Kamsky was a step away from winning Mtel 2006
After the World Chess Cup, Kamsky had another fantastic event in Sofia in May 2006, where he finished 2nd after leading most of the M-Tel Masters tournament. Then the World Champion Veselin Topalov had to pull fantastic winning streak in last few rounds to grab the trophy. Only few days later, Kamsky led the US national team to win bronze medal at the 37th Chess Olympiad in Turin. On June 2006, he won the rapid Mayor’s Cup, and on July 2006, he tied first place at the World Open in Philadelphia.

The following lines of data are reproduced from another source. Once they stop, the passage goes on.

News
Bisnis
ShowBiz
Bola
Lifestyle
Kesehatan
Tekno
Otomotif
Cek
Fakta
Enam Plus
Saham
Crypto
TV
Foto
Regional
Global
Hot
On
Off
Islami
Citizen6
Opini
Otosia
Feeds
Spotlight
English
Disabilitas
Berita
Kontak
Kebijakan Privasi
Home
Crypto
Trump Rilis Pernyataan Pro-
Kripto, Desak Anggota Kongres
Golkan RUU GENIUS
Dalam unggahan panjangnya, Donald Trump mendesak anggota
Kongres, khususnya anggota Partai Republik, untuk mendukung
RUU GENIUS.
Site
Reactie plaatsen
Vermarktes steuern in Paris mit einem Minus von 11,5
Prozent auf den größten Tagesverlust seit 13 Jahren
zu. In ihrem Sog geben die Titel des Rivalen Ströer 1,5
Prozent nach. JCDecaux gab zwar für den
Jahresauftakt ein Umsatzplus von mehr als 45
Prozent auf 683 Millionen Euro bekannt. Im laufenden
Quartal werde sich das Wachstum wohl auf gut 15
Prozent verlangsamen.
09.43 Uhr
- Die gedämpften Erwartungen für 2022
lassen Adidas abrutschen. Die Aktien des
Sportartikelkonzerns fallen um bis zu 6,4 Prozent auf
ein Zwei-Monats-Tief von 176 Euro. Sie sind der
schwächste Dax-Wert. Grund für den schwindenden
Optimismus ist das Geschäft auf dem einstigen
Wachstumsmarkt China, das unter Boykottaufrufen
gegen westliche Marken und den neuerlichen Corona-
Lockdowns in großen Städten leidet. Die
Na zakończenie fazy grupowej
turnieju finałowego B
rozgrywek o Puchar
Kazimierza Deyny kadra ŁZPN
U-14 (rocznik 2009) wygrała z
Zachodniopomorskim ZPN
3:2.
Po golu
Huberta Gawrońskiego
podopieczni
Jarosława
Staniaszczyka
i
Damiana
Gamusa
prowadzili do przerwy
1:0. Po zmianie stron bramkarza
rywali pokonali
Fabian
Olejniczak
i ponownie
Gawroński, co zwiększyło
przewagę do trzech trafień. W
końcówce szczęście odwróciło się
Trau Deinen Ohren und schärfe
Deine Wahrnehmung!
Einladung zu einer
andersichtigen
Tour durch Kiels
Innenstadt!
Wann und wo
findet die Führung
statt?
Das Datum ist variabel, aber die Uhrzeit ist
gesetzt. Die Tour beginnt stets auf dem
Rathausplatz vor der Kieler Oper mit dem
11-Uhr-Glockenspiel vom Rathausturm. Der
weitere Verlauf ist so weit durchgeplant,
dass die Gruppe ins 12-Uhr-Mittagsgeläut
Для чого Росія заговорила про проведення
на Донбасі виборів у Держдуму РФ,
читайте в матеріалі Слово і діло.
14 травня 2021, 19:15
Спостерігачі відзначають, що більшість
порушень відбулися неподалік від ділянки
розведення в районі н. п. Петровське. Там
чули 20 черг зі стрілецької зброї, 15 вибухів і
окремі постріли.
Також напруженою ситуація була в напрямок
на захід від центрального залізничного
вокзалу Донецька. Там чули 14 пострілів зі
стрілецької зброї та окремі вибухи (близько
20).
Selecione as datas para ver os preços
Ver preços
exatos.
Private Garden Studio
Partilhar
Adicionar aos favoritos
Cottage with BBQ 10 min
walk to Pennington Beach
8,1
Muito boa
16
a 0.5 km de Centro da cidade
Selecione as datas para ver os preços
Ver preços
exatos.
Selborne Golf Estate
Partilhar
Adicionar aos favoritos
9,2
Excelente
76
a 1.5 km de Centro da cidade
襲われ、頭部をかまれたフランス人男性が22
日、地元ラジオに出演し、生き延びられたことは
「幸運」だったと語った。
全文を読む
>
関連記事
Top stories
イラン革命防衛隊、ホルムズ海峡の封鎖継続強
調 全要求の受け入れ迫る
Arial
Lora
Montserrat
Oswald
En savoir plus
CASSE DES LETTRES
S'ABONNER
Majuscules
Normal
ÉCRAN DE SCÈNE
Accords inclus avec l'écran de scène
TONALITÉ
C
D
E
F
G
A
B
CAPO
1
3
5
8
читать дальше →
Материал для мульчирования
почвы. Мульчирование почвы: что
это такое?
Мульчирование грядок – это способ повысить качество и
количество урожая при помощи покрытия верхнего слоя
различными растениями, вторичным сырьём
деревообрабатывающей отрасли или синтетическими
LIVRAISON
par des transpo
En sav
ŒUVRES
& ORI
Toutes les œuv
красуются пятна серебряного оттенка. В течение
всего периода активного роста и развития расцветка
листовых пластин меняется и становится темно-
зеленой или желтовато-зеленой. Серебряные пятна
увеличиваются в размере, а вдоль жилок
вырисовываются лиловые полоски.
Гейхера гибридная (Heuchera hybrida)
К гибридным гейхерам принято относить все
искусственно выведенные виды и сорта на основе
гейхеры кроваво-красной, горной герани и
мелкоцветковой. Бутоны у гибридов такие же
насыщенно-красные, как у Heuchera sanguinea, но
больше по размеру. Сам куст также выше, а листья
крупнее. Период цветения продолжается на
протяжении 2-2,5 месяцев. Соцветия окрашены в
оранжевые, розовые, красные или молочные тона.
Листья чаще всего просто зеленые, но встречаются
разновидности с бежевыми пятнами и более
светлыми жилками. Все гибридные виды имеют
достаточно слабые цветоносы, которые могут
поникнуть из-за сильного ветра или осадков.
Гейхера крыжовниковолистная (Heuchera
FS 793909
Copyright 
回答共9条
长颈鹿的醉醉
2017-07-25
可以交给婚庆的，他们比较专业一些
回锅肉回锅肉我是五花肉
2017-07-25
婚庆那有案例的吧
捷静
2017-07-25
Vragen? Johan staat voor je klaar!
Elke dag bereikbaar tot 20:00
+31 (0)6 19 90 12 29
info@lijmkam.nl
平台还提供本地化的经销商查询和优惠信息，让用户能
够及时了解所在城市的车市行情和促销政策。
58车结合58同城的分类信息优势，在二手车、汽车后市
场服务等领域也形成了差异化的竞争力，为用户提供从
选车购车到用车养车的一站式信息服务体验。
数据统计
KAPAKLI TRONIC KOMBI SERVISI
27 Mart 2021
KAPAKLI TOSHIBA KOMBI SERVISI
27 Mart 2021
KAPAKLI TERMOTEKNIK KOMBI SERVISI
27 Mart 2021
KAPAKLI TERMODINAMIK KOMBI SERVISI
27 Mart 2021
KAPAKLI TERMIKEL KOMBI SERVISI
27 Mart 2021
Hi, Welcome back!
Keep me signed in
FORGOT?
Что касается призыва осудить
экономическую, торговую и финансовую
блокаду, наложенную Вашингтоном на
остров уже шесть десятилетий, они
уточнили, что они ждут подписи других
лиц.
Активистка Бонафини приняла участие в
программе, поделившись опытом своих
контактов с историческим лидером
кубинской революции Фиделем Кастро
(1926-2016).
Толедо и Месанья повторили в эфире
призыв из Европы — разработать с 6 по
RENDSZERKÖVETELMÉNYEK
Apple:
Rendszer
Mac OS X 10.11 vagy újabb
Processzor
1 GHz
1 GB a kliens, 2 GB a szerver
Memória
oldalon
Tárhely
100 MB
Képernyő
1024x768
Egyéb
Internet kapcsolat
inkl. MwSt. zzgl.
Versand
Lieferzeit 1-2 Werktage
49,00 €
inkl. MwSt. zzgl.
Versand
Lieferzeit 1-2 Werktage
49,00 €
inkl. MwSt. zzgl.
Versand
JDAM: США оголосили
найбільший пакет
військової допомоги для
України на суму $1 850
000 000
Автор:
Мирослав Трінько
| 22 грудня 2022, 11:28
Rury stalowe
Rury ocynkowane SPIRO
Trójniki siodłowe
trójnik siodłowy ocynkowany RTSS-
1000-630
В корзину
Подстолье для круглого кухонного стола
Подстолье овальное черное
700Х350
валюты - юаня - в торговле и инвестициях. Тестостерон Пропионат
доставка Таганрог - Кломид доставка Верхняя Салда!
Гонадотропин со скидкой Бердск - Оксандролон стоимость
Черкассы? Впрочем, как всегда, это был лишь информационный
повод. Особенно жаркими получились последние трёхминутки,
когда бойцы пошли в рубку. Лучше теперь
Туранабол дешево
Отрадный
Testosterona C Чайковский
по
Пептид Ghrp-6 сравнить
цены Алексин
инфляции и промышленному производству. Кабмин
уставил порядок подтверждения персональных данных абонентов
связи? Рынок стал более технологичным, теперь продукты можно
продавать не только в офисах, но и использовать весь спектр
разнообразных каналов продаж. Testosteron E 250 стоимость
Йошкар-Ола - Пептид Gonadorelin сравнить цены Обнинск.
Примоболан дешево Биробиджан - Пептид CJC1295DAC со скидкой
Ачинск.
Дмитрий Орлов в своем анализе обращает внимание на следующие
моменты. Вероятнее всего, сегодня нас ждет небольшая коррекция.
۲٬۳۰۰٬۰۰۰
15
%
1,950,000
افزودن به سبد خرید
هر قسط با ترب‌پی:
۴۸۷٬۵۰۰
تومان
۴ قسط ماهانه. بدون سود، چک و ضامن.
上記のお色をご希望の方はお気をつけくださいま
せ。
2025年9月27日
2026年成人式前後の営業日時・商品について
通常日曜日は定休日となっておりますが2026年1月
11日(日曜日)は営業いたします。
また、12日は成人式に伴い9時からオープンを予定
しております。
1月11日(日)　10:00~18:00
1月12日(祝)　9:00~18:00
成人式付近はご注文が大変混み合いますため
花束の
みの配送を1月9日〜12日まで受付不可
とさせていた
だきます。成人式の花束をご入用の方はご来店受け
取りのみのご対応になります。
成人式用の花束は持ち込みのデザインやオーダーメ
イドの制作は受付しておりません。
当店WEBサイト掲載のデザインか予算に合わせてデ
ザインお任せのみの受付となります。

Gata Kamsky 2671 – Ruslan Ponomariov 2738
Mtel Masters Sofia, 2006
1.e4 e5 2.Nf3 Nc6 3.Bb5 a6 4.Ba4 Nf6 5.0-0 Be7 6.Re1 b5 7.Bb3 0-0 8.h3 Bb7 9.d3 d6 10.a3 Qd7 11.Nbd2 Rfe8 12.Nf1 Nd8 13.Ng3 Ne6 14.c3 c5 15.d4 exd4 16.cxd4 d5 17.e5 Ne4 18.Nf5 Bf8 19.Be3 Rac8 20.dxc5 N6xc5 21.N5d4 Nxb3 22.Qxb3 Nc5 23.Qd1 a5 24.Qb1 Ne4 25.Rd1 b4 26.axb4 Bxb4 27.Nc2 Qe7 28.Nxb4 Qxb4 29.Qa2 Ra8 30.Rd4 Qb5 31.Ra4 Bc6 32.Rxa5 Rxa5 33.Qxa5 Qxb2 34.Rc1 Ba8 35.Rc7 d4 36.e6 Qb1+ 37.Kh2 fxe6 38.Qh5 Nd6 39.Bxd4 Bxf3 40.Rxg7+ Kf8 41.Qh6 1-0
As part of his preparation for the Mtel Masters 2007 tournament, Gata Kamsky won the Foxwoods Open 2007 by defeating GM Izoria in the blitz playoff.
The 2007 Mtel Masters was fantastic tournament with a very close field. Kamsky finished first half on -2, but managed to recover by beating Sasikiran and Mamedyarov, and even fought for the first place. Last round draw held him on tied 2-5. place. Only few days later, Candidate Matches have started in Elista. Clearly, Mtel Masters was nice warm up for Gata as he smashed higher rated Etienne Bacrot 3.5-0.5 to progress into the next round.
Gata Kamsky is 19th on the April 2007 FIDE ratings list with 2705 elo points.